====== Quoted text

The sale of titled property itself is not legally blocked by the absence of a carta de agua - the transfer at the Registro Nacional can technically proceed. However, without a valid carta de agua you cannot obtain building permits, and certain lenders and development processes will require it. More practically, the absence of a carta de agua during due diligence is a serious warning sign that should prompt investigation before any deposit is paid. Always confirm the current legal requirements with your attorney, as municipal and regulatory practices can vary.

How long does it take to obtain a carta de agua in Costa Rica?

Processing time varies by provider. AyA and larger municipal systems often issue the letter within a few business days to two weeks. Some rural ASADAs operate with limited staff and may take longer. For this reason, requesting the carta de agua early in the due-diligence period - which is typically around 30 days - is advisable. If the ASADA is small or in a remote area, build extra time into your timeline and have your attorney follow up directly with the ASADA board.

What happens if a Costa Rica property has no water rights at all?

A property with no confirmed water source and no active concession or ASADA connection has a fundamental development problem. You cannot build on it legally, it has limited resale value for most buyers, and resolving the situation requires either connecting to an existing system (which may not be available or may involve significant infrastructure cost) or obtaining a new SENARA well concession (a process that takes time and is not guaranteed). This is not a minor negotiation point. A property in this situation should be priced to reflect the risk, and the resolution path should be fully documented before you commit any funds.

============
====== Record list

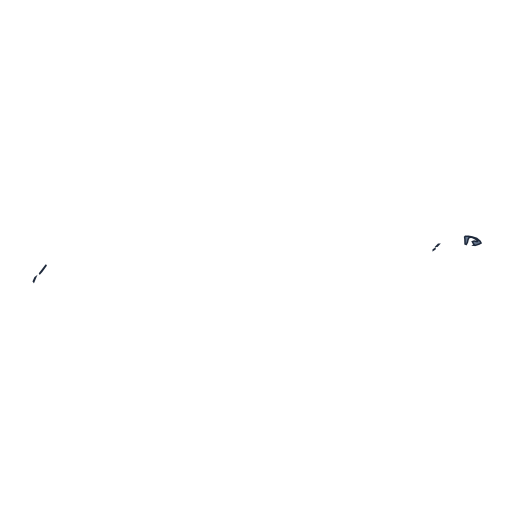 the District of Bimini, rotated 79°
{"feature_id": "BHS-5039", "entity_name": "Bimini", "entity_type": "District", "adm_level": 1, "iso_a3": "BHS", "parent_name": "The Bahamas", "parent_adm1": "", "projection": "orthographic", "projection_center": [-79.337, 24.634], "detail": "fine", "context": "isolated", "style": "filled", "palette": "slate", "viewbox_px": 512, "rotation_deg": 79, "n_neighbors": 0, "source": "natural_earth", "source_scale": "10m", "svg_char_len": 702}
<svg xmlns="http://www.w3.org/2000/svg" viewBox="0 0 512 512"><g transform="rotate(79 256 256)"><path d="M286.2,32.6L286.9,34.7L287.4,38.8L286.9,40.5L286.5,39.6L285.4,40.2L283.2,40.9L282.9,39.1L284.1,36.1L283.4,35.2L281.1,37.5L279.8,39.1L278.8,40.6L278.4,43.2L280.3,44.7L283.0,45.9L284.8,47.4L284.1,48.5L279.3,47.7L277.2,47.6L276.6,46.8L277.1,43.9L278.5,40.2L280.8,36.0L284.2,33.2L286.2,32.6ZM230.2,469.1L232.1,471.6L231.8,471.7L224.6,463.6L225.6,464.2L230.2,469.1ZM239.0,479.1L238.4,479.4L235.0,477.0L234.6,476.2L239.0,479.1ZM279.3,74.8L279.4,74.1L281.0,76.3L280.9,77.1L279.3,74.8ZM282.9,78.9L283.3,79.0L284.1,80.9L283.7,80.8L282.9,78.9Z" fill="#64748b" stroke="#1e293b" stroke-width="1.5"/></g></svg>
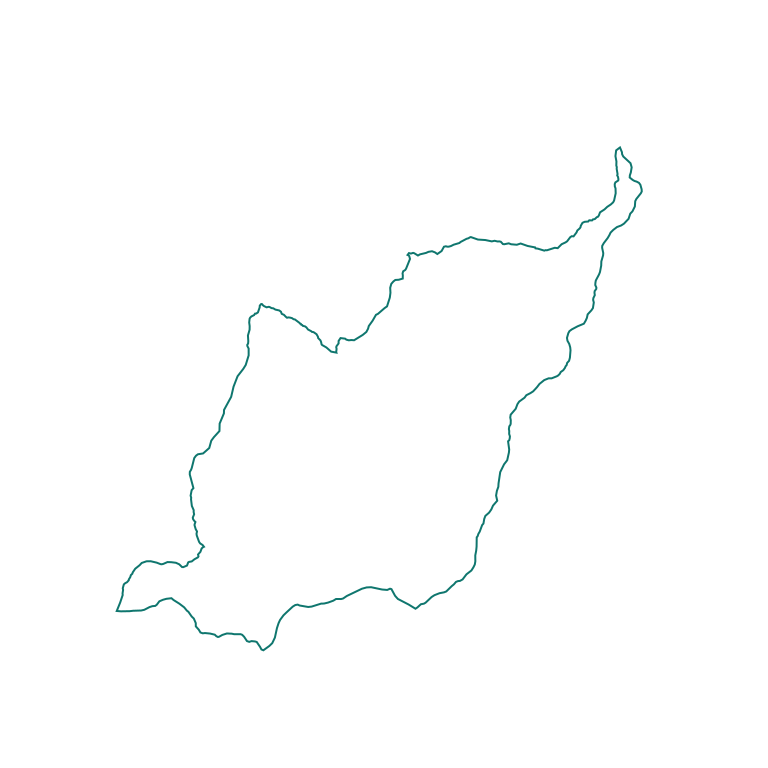 outline of San Andres, Santander, Colombia, rotated 17°
{"feature_id": "7082276B75559195453078", "entity_name": "San Andres", "entity_type": "district", "adm_level": 2, "iso_a3": "COL", "parent_name": "Colombia", "parent_adm1": "Santander", "projection": "albers", "projection_center": [-72.825, 6.82], "detail": "fine", "context": "isolated", "style": "outline", "palette": "teal", "viewbox_px": 768, "rotation_deg": 17, "n_neighbors": 0, "source": "geoboundaries", "source_scale": "gbopen_adm2", "svg_char_len": 6159}
<svg xmlns="http://www.w3.org/2000/svg" viewBox="0 0 768 768"><g transform="rotate(17 384 384)"><path d="M194.8,679.2L198.9,678.3L207.2,675.6L210.4,674.2L218.0,671.6L220.8,670.0L225.0,665.9L227.4,664.2L230.1,663.1L231.2,661.6L232.7,657.5L235.8,654.9L238.8,653.0L243.4,651.0L245.9,652.1L252.5,653.9L258.2,656.0L261.8,658.4L263.5,659.0L268.1,662.6L270.7,663.9L273.9,667.7L274.9,670.8L278.7,673.1L281.1,675.3L283.6,675.4L285.6,674.5L290.7,673.5L295.5,673.2L297.4,674.2L299.2,674.5L300.2,673.9L302.8,671.2L306.7,668.5L311.4,667.3L313.7,667.1L320.1,665.2L321.7,665.3L324.1,666.6L328.1,669.9L330.5,670.0L332.5,668.6L336.0,667.9L337.7,667.9L342.3,671.6L344.4,673.7L346.5,673.9L350.9,668.1L352.9,664.5L353.8,658.4L353.0,648.7L353.1,643.6L353.6,640.0L355.5,634.6L357.5,631.0L361.8,623.6L363.8,621.3L366.0,620.2L368.0,620.5L376.7,619.4L379.9,618.0L388.1,612.4L390.8,611.5L394.4,609.4L398.9,606.0L401.0,603.6L405.8,602.2L407.6,601.1L410.4,597.6L422.8,586.2L426.9,583.6L431.1,582.1L442.2,581.1L447.3,580.0L449.6,578.0L451.1,578.0L456.5,583.3L460.1,585.5L472.1,587.7L479.8,589.7L481.2,588.0L483.7,583.8L486.4,582.4L487.7,581.0L491.8,573.8L494.0,571.2L498.3,567.8L502.3,565.7L504.2,564.2L507.8,557.6L509.4,555.2L510.7,552.2L512.3,550.9L514.2,550.1L516.3,547.9L518.5,541.9L522.1,536.8L523.1,533.2L523.6,530.1L523.2,526.9L521.4,521.2L520.9,516.5L520.1,512.5L517.5,503.5L518.0,502.4L518.1,499.6L518.7,497.2L519.1,490.2L519.9,488.4L519.3,483.7L519.5,480.5L522.1,476.3L523.3,472.6L523.8,468.4L526.4,462.5L523.8,457.9L523.2,453.2L523.4,448.9L522.6,445.6L520.9,434.3L522.3,425.7L524.1,420.9L523.5,413.1L522.9,410.1L519.4,402.5L520.2,401.2L520.1,399.1L519.7,397.2L518.3,395.2L517.5,392.3L516.6,390.6L516.2,387.8L516.7,386.5L516.8,385.1L515.8,381.5L514.5,379.1L514.1,376.3L517.2,369.2L517.5,364.3L518.4,361.3L522.4,356.0L523.4,353.1L526.7,349.9L528.8,347.4L531.2,342.4L532.7,338.4L536.1,333.4L539.7,330.5L542.6,329.6L547.0,326.1L548.0,325.0L549.1,323.0L549.5,320.9L551.4,318.4L552.3,315.8L552.5,313.9L553.1,312.7L553.0,310.2L554.2,307.7L554.1,304.5L552.5,297.2L551.3,294.4L549.4,291.5L546.8,289.0L545.5,286.4L545.4,281.5L545.9,279.2L547.7,276.8L552.3,272.2L557.5,267.9L558.3,264.6L558.7,261.5L558.4,257.9L560.8,252.9L561.6,250.3L560.8,244.7L559.4,242.4L559.1,240.6L559.6,237.4L558.6,235.2L558.3,233.6L559.2,231.0L558.9,229.7L557.1,227.6L556.6,225.5L556.3,223.1L557.6,216.4L557.8,213.8L557.1,207.3L556.0,203.2L555.9,196.9L555.4,194.7L552.8,190.0L552.3,188.1L553.0,185.0L555.2,179.1L556.0,175.8L556.4,173.0L558.2,169.6L560.9,165.8L564.4,163.1L566.6,160.5L569.6,154.5L569.7,149.1L571.1,146.3L572.0,140.9L570.8,135.7L571.2,133.3L573.9,126.4L574.2,124.5L573.4,122.4L570.9,118.5L569.0,117.1L566.4,116.6L564.2,116.6L562.0,116.1L558.6,114.7L558.1,112.5L558.2,109.7L557.5,104.4L555.2,100.8L546.3,96.5L544.5,94.6L543.8,92.8L540.5,88.8L537.7,92.7L538.7,98.4L541.2,103.2L542.3,107.2L543.2,108.5L543.6,110.2L546.0,115.0L546.0,116.3L547.2,117.5L548.3,119.6L548.5,120.9L546.3,123.6L546.2,125.4L547.0,127.6L548.2,129.2L549.8,133.9L550.4,141.3L550.0,143.3L548.4,146.0L545.7,149.3L543.8,152.6L540.4,156.7L540.2,160.0L539.7,161.5L538.7,162.3L537.4,164.6L535.6,165.6L535.3,166.6L534.1,167.1L533.0,167.2L532.3,167.6L531.8,168.9L528.5,170.2L526.7,171.8L525.9,175.2L526.1,176.4L525.7,177.9L524.0,180.7L523.8,182.8L522.1,187.4L520.3,187.8L519.2,189.1L517.4,194.0L516.2,195.5L513.0,198.4L510.4,203.3L507.5,203.8L500.7,208.5L499.3,208.8L498.3,209.6L491.5,209.6L489.2,210.0L488.6,209.2L481.0,210.0L473.6,209.7L470.3,212.0L464.7,213.2L462.2,213.0L458.1,215.2L456.8,215.4L454.1,213.8L452.6,213.9L451.0,214.5L447.9,214.7L445.4,216.1L438.8,216.7L431.6,218.4L424.1,218.1L423.1,218.8L422.2,219.9L420.5,221.0L415.6,225.9L414.9,227.1L409.9,230.4L407.7,232.5L405.8,233.7L404.2,234.2L402.9,234.2L401.2,235.2L400.2,240.0L397.0,244.1L394.2,243.2L391.1,243.0L387.9,244.6L385.8,246.4L380.5,249.5L378.9,251.2L374.7,250.1L373.5,250.1L371.6,251.4L369.6,251.5L368.8,253.7L370.2,253.9L370.8,254.4L372.3,256.8L371.4,267.2L371.0,268.7L369.4,270.6L369.4,272.8L370.2,274.5L371.1,277.7L367.6,280.0L364.4,281.2L363.0,283.2L361.7,286.1L361.8,290.2L363.5,294.9L364.3,299.7L364.2,308.9L362.4,311.2L357.7,318.7L356.1,320.2L354.6,326.8L352.5,333.0L352.6,335.8L351.9,339.4L349.3,343.3L342.6,350.9L339.9,351.5L337.6,352.5L335.0,352.6L333.6,352.0L329.0,352.8L328.0,356.1L328.7,358.5L327.5,361.9L327.6,362.9L328.4,364.3L328.9,367.3L329.3,367.9L324.0,368.5L318.2,365.9L313.4,364.8L312.7,364.3L311.6,362.3L310.5,360.9L307.6,359.3L307.0,358.1L304.9,356.1L301.5,355.0L299.7,355.2L299.0,354.8L295.4,354.1L293.3,352.6L291.8,352.0L289.3,352.1L288.6,351.5L287.5,351.5L286.9,350.8L286.0,350.8L285.4,350.3L279.9,348.3L278.6,348.5L276.7,347.9L274.6,348.0L273.0,348.3L271.9,349.0L270.4,348.4L268.1,347.1L265.7,346.8L264.3,345.0L262.3,344.3L258.3,344.6L256.1,344.0L254.2,344.3L252.0,343.8L251.2,343.9L249.3,345.0L246.6,344.6L245.2,344.1L244.1,343.3L243.2,343.4L242.3,345.3L242.7,347.2L242.5,352.4L241.2,354.0L240.1,354.4L239.6,356.1L237.4,358.2L236.6,359.7L236.4,360.9L237.1,364.6L238.6,367.9L239.6,371.4L239.7,377.4L241.7,382.7L242.2,385.0L241.8,386.6L242.2,387.6L244.2,389.7L246.2,396.2L246.2,406.2L245.0,410.7L241.7,419.4L240.9,430.5L241.6,441.0L238.6,455.6L239.5,458.9L238.4,469.9L240.4,477.1L236.9,484.5L235.4,488.7L235.6,496.3L231.3,503.3L226.6,505.6L225.2,507.5L224.2,510.3L224.7,520.4L224.6,522.4L224.0,524.8L224.7,527.3L232.2,539.3L231.1,541.8L231.7,547.3L232.9,549.2L233.1,550.5L235.9,556.8L238.9,560.3L239.4,562.1L240.5,564.1L240.2,567.7L240.8,568.9L242.3,570.2L244.0,571.1L243.9,573.7L244.2,574.6L246.4,577.9L248.3,579.7L248.5,582.1L249.3,583.7L253.3,589.0L254.8,590.2L257.6,591.0L259.4,592.3L258.7,592.9L257.7,594.6L257.5,598.2L256.0,601.4L257.0,603.1L256.7,604.2L254.0,607.0L252.0,609.9L249.6,611.1L248.9,611.9L248.7,615.2L245.6,617.8L244.4,618.1L240.9,616.3L237.3,615.8L232.7,616.6L229.0,617.6L225.5,620.6L224.1,621.4L222.9,621.6L218.9,621.3L212.7,621.7L208.7,623.0L204.6,626.0L203.3,628.7L200.1,633.4L198.8,637.6L198.8,639.0L197.8,640.8L197.8,642.9L197.1,645.5L197.3,646.3L196.2,648.7L194.7,650.2L193.8,651.7L193.9,655.7L194.7,657.2L195.2,660.7L195.8,662.2L195.6,670.1L194.8,679.2Z" fill="none" stroke="#0f766e" stroke-width="2"/></g></svg>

============

# Stated problem A
Name every organization the Costa Rica water-rights text refers to by its name or acronym.
# Stated problem B
Extend the Costa Rica water-rights text past its final sentence.

# Task response A
Registro Nacional
AyA
ASADA
SENARA

# Task response B
Do foreigners have any special restrictions related to water rights in Costa Rica?

Foreigners can own titled (fee-simple) property in Costa Rica on the same terms as citizens, and water access rights associated with those properties follow the same rules. The main area where foreigners face restrictions is maritime zone (ZMT) concession land, where a foreign national or foreign-majority company generally cannot hold more than 49% of a concession. Since ZMT concession properties often involve ASADA or independent water systems, the water account may be tied to the concession structure. Confirm with a licensed attorney how the water rights are documented in any ZMT transaction and whether a change of concession holder affects the water account.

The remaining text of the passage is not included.